Collected data
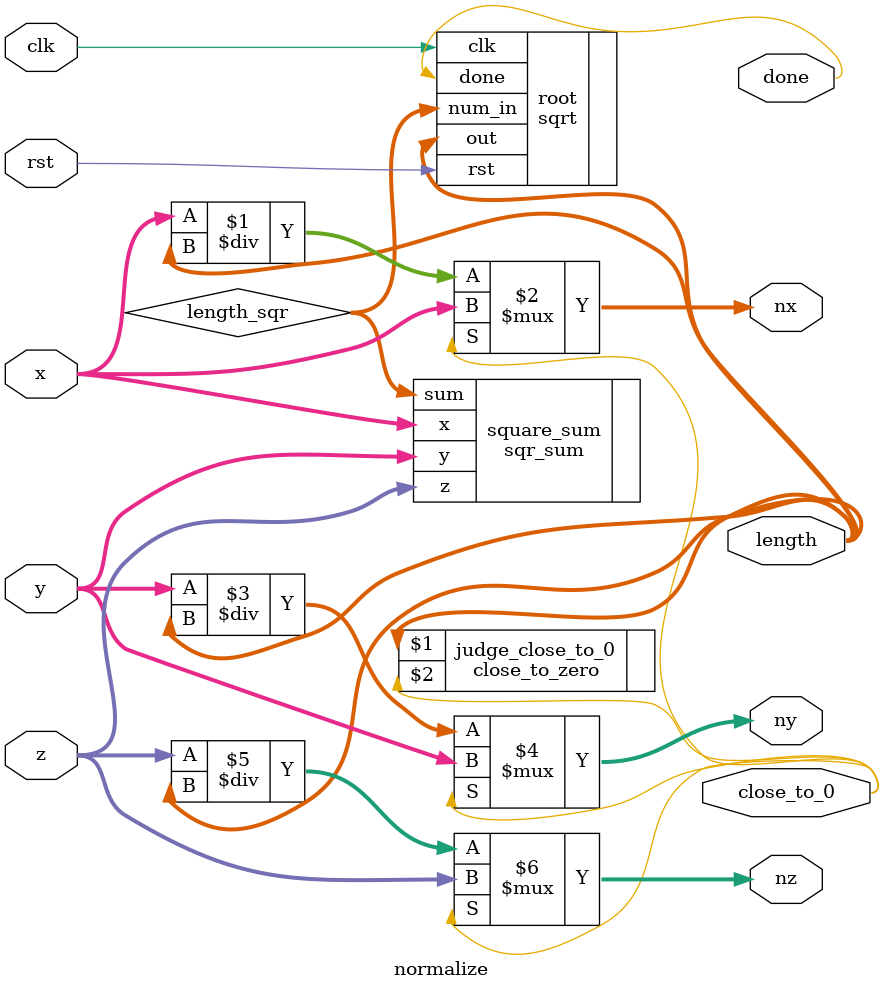
<source format=v>
module normalize
    #(parameter WIDTH = 32, FRAC_WIDTH = 30)
    (
        input clk,
        input rst,
        input signed [WIDTH-1:0] x,
        input signed [WIDTH-1:0] y,
        input signed [WIDTH-1:0] z,
        output done,
        output signed [WIDTH-1:0] length,
        output signed [WIDTH-1:0] nx,
        output signed [WIDTH-1:0] ny,
        output signed [WIDTH-1:0] nz,
        output close_to_0
    );
    
    wire [WIDTH - 1:0] length_sqr;

    sqr_sum #(WIDTH, FRAC_WIDTH) square_sum(.x(x), .y(y), .z(z), .sum(length_sqr));

    sqrt #(WIDTH, FRAC_WIDTH) root(.clk(clk), 
                                    .rst(rst), 
                                    .num_in(length_sqr), 
                                    .done(done), 
                                    .out(length));

    close_to_zero #(WIDTH) judge_close_to_0 (length, close_to_0);

    assign nx = close_to_0? x : x / length;
    assign ny = close_to_0? y : y / length;
    assign nz = close_to_0? z : z / length;

endmodule

</source>
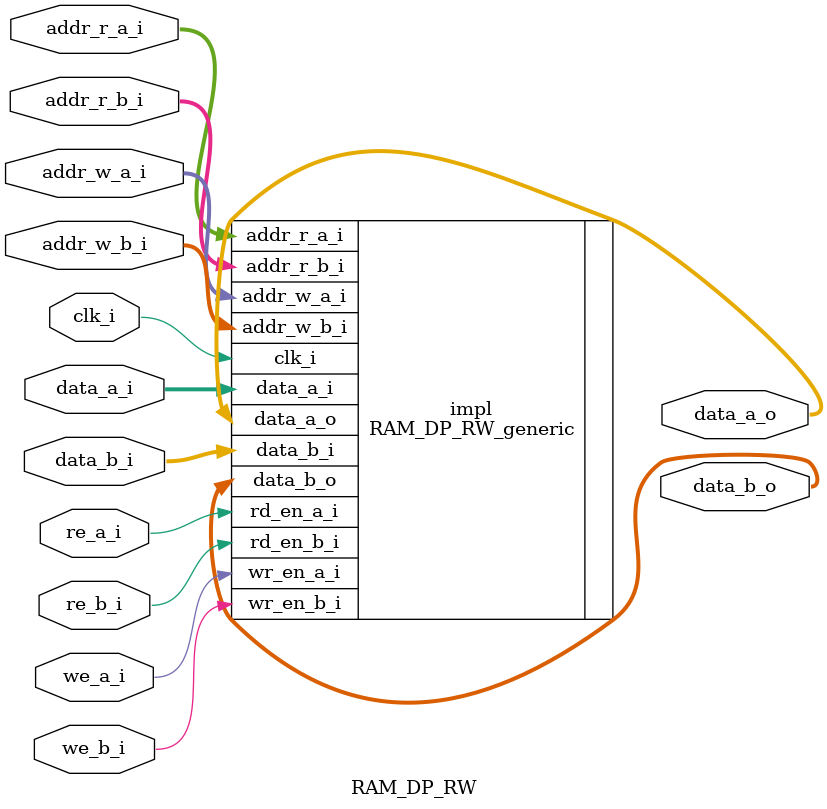
<source format=v>


module RAM_DP_RW 
#(
    parameter AddrWidth = 16,
    parameter DataWidth = 32,
    parameter Pipelined = 0,
    
    // Hint for physical implementation.
    parameter Implementation = "generic"
) (
    // Common clock
    input   wire                        clk_i,
    // We deliberately leave out a reset here so that it is obvious 
    // that memory content is undefined prior to writing to it

    // read enable, active high
    input   wire                        re_a_i,
    input   wire                        re_b_i,
    // write enable, active high
    // when both rd_en and wr_en are deasserted, the RAM is inactive
    input   wire                        we_a_i,
    input   wire                        we_b_i,

    // address input
    input   wire    [AddrWidth-1:0]     addr_r_a_i,
    input   wire    [AddrWidth-1:0]     addr_r_b_i,
    input   wire    [AddrWidth-1:0]     addr_w_a_i,
    input   wire    [AddrWidth-1:0]     addr_w_b_i,

    // data input
    input   wire    [DataWidth-1:0]     data_a_i,
    input   wire    [DataWidth-1:0]     data_b_i,

    // data output
    output  wire    [DataWidth-1:0]     data_a_o,
    output  wire    [DataWidth-1:0]     data_b_o
);


    RAM_DP_RW_generic #(
        .AddrWidth          (AddrWidth),
        .DataWidth          (DataWidth),
        .Pipelined          (Pipelined)
    ) impl (
        .clk_i              (clk_i),
        .rd_en_a_i          (re_a_i),
        .rd_en_b_i          (re_b_i),
        .wr_en_a_i          (we_a_i),
        .wr_en_b_i          (we_b_i),
        .addr_r_a_i         (addr_r_a_i),
        .addr_r_b_i         (addr_r_b_i),
        .addr_w_a_i         (addr_w_a_i),
        .addr_w_b_i         (addr_w_b_i),
        .data_a_i           (data_a_i),
        .data_b_i           (data_b_i),
        .data_a_o           (data_a_o),
        .data_b_o           (data_b_o)
    );

endmodule
</source>
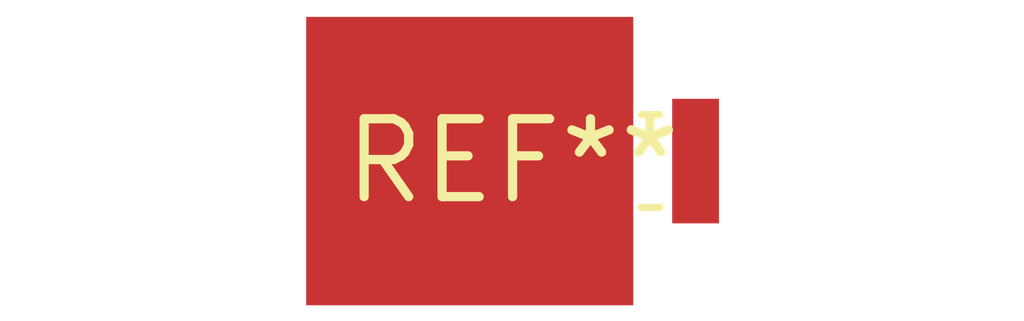
<source format=kicad_pcb>
(kicad_pcb (version 20240108) (generator pcbnew)

  (general
    (thickness 1.6)
  )

  (paper "A4")
  (layers
    (0 "F.Cu" signal)
    (31 "B.Cu" signal)
    (32 "B.Adhes" user "B.Adhesive")
    (33 "F.Adhes" user "F.Adhesive")
    (34 "B.Paste" user)
    (35 "F.Paste" user)
    (36 "B.SilkS" user "B.Silkscreen")
    (37 "F.SilkS" user "F.Silkscreen")
    (38 "B.Mask" user)
    (39 "F.Mask" user)
    (40 "Dwgs.User" user "User.Drawings")
    (41 "Cmts.User" user "User.Comments")
    (42 "Eco1.User" user "User.Eco1")
    (43 "Eco2.User" user "User.Eco2")
    (44 "Edge.Cuts" user)
    (45 "Margin" user)
    (46 "B.CrtYd" user "B.Courtyard")
    (47 "F.CrtYd" user "F.Courtyard")
    (48 "B.Fab" user)
    (49 "F.Fab" user)
    (50 "User.1" user)
    (51 "User.2" user)
    (52 "User.3" user)
    (53 "User.4" user)
    (54 "User.5" user)
    (55 "User.6" user)
    (56 "User.7" user)
    (57 "User.8" user)
    (58 "User.9" user)
  )

  (setup
    (pad_to_mask_clearance 0)
    (pcbplotparams
      (layerselection 0x00010fc_ffffffff)
      (plot_on_all_layers_selection 0x0000000_00000000)
      (disableapertmacros false)
      (usegerberextensions false)
      (usegerberattributes false)
      (usegerberadvancedattributes false)
      (creategerberjobfile false)
      (dashed_line_dash_ratio 12.000000)
      (dashed_line_gap_ratio 3.000000)
      (svgprecision 4)
      (plotframeref false)
      (viasonmask false)
      (mode 1)
      (useauxorigin false)
      (hpglpennumber 1)
      (hpglpenspeed 20)
      (hpglpendiameter 15.000000)
      (dxfpolygonmode false)
      (dxfimperialunits false)
      (dxfusepcbnewfont false)
      (psnegative false)
      (psa4output false)
      (plotreference false)
      (plotvalue false)
      (plotinvisibletext false)
      (sketchpadsonfab false)
      (subtractmaskfromsilk false)
      (outputformat 1)
      (mirror false)
      (drillshape 1)
      (scaleselection 1)
      (outputdirectory "")
    )
  )

  (net 0 "")

  (footprint "D_Powermite2_AK" (layer "F.Cu") (at 0 0))

)

</source>
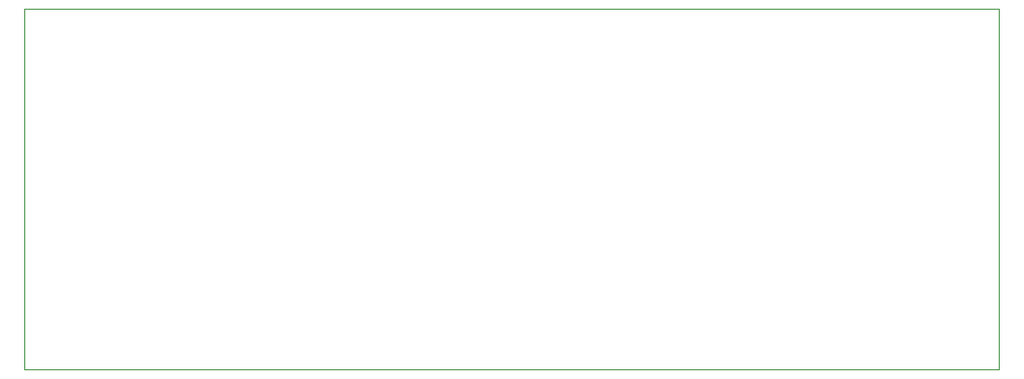
<source format=gbr>
G04 #@! TF.GenerationSoftware,KiCad,Pcbnew,(5.1.4)-1*
G04 #@! TF.CreationDate,2020-02-13T15:41:24-05:00*
G04 #@! TF.ProjectId,PowerFilter,506f7765-7246-4696-9c74-65722e6b6963,rev?*
G04 #@! TF.SameCoordinates,Original*
G04 #@! TF.FileFunction,Profile,NP*
%FSLAX46Y46*%
G04 Gerber Fmt 4.6, Leading zero omitted, Abs format (unit mm)*
G04 Created by KiCad (PCBNEW (5.1.4)-1) date 2020-02-13 15:41:24*
%MOMM*%
%LPD*%
G04 APERTURE LIST*
%ADD10C,0.050000*%
G04 APERTURE END LIST*
D10*
X58000000Y-54500000D02*
X143000000Y-54500000D01*
X58000000Y-86000000D02*
X58000000Y-54500000D01*
X143000000Y-86000000D02*
X58000000Y-86000000D01*
X143000000Y-86000000D02*
X143000000Y-54500000D01*
M02*

</source>
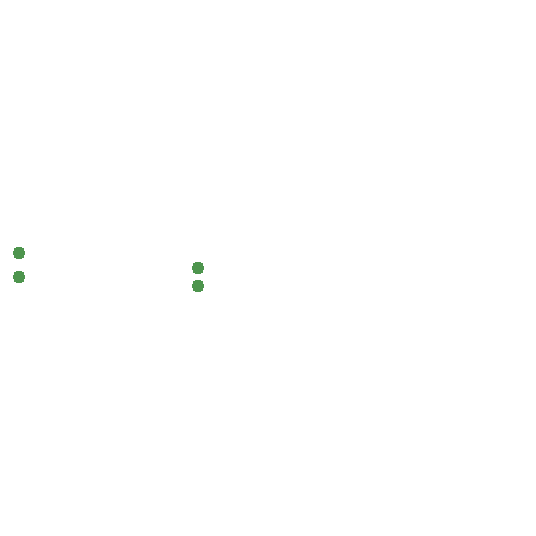
<source format=gbs>
G04*
G04 #@! TF.GenerationSoftware,Altium Limited,Altium Designer,23.7.1 (13)*
G04*
G04 Layer_Color=16711935*
%FSLAX25Y25*%
%MOIN*%
G70*
G04*
G04 #@! TF.SameCoordinates,EF7137CB-2ACC-42BF-A9FD-E08E9475024B*
G04*
G04*
G04 #@! TF.FilePolarity,Negative*
G04*
G01*
G75*
%ADD23C,0.00299*%
%ADD24C,0.04299*%
D23*
X40453Y187441D02*
D03*
X210453Y17441D02*
D03*
Y187441D02*
D03*
X40453Y17441D02*
D03*
D24*
X42453Y107500D02*
D03*
X102053Y102500D02*
D03*
X42453Y99500D02*
D03*
X102053Y96500D02*
D03*
M02*

</source>
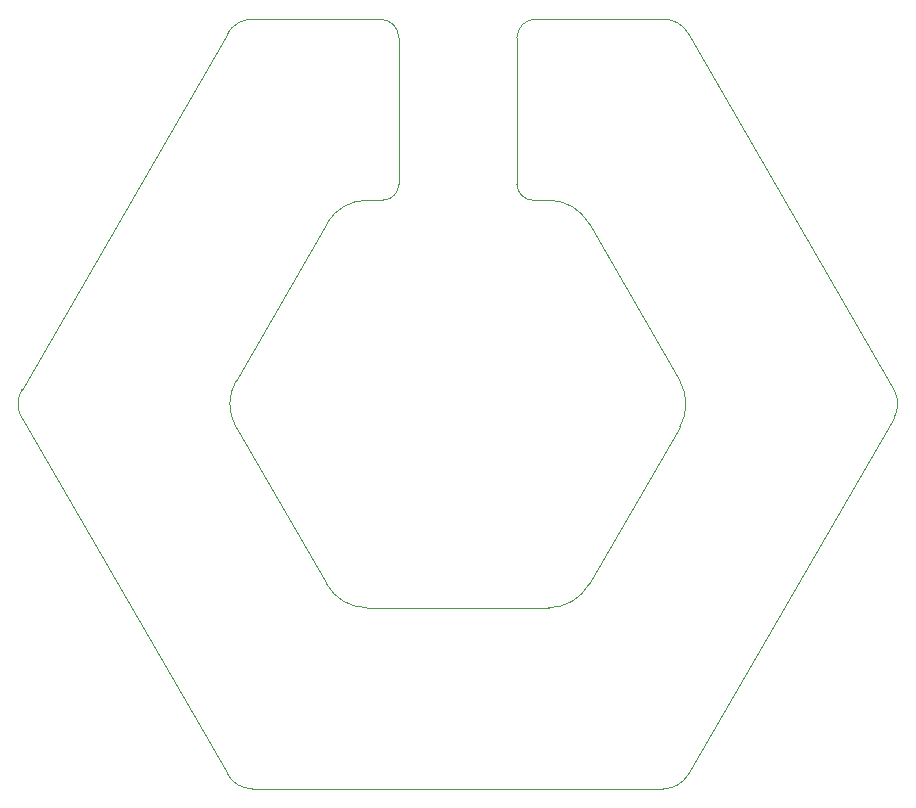
<source format=gko>
G04*
G04 #@! TF.GenerationSoftware,Altium Limited,CircuitStudio,1.5.2 (30)*
G04*
G04 Layer_Color=16720538*
%FSLAX24Y24*%
%MOIN*%
G70*
G01*
G75*
%ADD29C,0.0005*%
%ADD30C,0.0005*%
%ADD31C,0.0010*%
D29*
X361057Y343784D02*
G03*
X361057Y342830I827J-477D01*
G01*
X368737Y356132D02*
G03*
X367911Y355655I0J-955D01*
G01*
X383271D02*
G03*
X382444Y356132I-827J-477D01*
G01*
X390124Y342830D02*
G03*
X390124Y343784I-827J477D01*
G01*
X382444Y330482D02*
G03*
X383271Y330960I0J955D01*
G01*
X367911D02*
G03*
X368737Y330482I827J477D01*
G01*
X372562Y350098D02*
G03*
X371223Y349326I0J-1545D01*
G01*
X368195Y344080D02*
G03*
X368195Y342534I1338J-773D01*
G01*
X371223Y337288D02*
G03*
X372562Y336516I1338J773D01*
G01*
X378619D02*
G03*
X379958Y337288I0J1545D01*
G01*
X382986Y342534D02*
G03*
X382986Y344080I-1338J773D01*
G01*
X379958Y349326D02*
G03*
X378619Y350098I-1338J-773D01*
G01*
X361057Y342830D02*
X367911Y330960D01*
X361057Y343784D02*
X367911Y355655D01*
X383271D02*
X390124Y343784D01*
X383271Y330960D02*
X390124Y342830D01*
X368737Y330482D02*
X382444D01*
X368195Y344080D02*
X371223Y349326D01*
X368195Y342534D02*
X371223Y337288D01*
X372562Y336516D02*
X378619D01*
X379958Y337288D02*
X382986Y342534D01*
X379958Y349326D02*
X382986Y344080D01*
X368737Y356132D02*
X373002D01*
X378179D02*
X382444D01*
X378092Y350098D02*
X378619D01*
D30*
X373622Y355512D02*
G03*
X373002Y356132I-620J0D01*
G01*
X378179Y356132D02*
G03*
X377559Y355512I0J-620D01*
G01*
X373092Y350101D02*
G03*
X373622Y350631I0J530D01*
G01*
X377559D02*
G03*
X378089Y350101I530J0D01*
G01*
D31*
X373622Y350631D02*
Y355512D01*
X372562Y350098D02*
X373090D01*
X377559Y350631D02*
Y355512D01*
M02*

</source>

(Problem to solve): Once you find the line containing "X382986Y342534D02*", copy it and every line after it through the end of the records, exactly as they stand.

(Response to this task):
X382986Y342534D02*
G03*
X382986Y344080I-1338J773D01*
G01*
X379958Y349326D02*
G03*
X378619Y350098I-1338J-773D01*
G01*
X361057Y342830D02*
X367911Y330960D01*
X361057Y343784D02*
X367911Y355655D01*
X383271D02*
X390124Y343784D01*
X383271Y330960D02*
X390124Y342830D01*
X368737Y330482D02*
X382444D01*
X368195Y344080D02*
X371223Y349326D01*
X368195Y342534D02*
X371223Y337288D01*
X372562Y336516D02*
X378619D01*
X379958Y337288D02*
X382986Y342534D01*
X379958Y349326D02*
X382986Y344080D01*
X368737Y356132D02*
X373002D01*
X378179D02*
X382444D01*
X378092Y350098D02*
X378619D01*
D30*
X373622Y355512D02*
G03*
X373002Y356132I-620J0D01*
G01*
X378179Y356132D02*
G03*
X377559Y355512I0J-620D01*
G01*
X373092Y350101D02*
G03*
X373622Y350631I0J530D01*
G01*
X377559D02*
G03*
X378089Y350101I530J0D01*
G01*
D31*
X373622Y350631D02*
Y355512D01*
X372562Y350098D02*
X373090D01*
X377559Y350631D02*
Y355512D01*
M02*

</source>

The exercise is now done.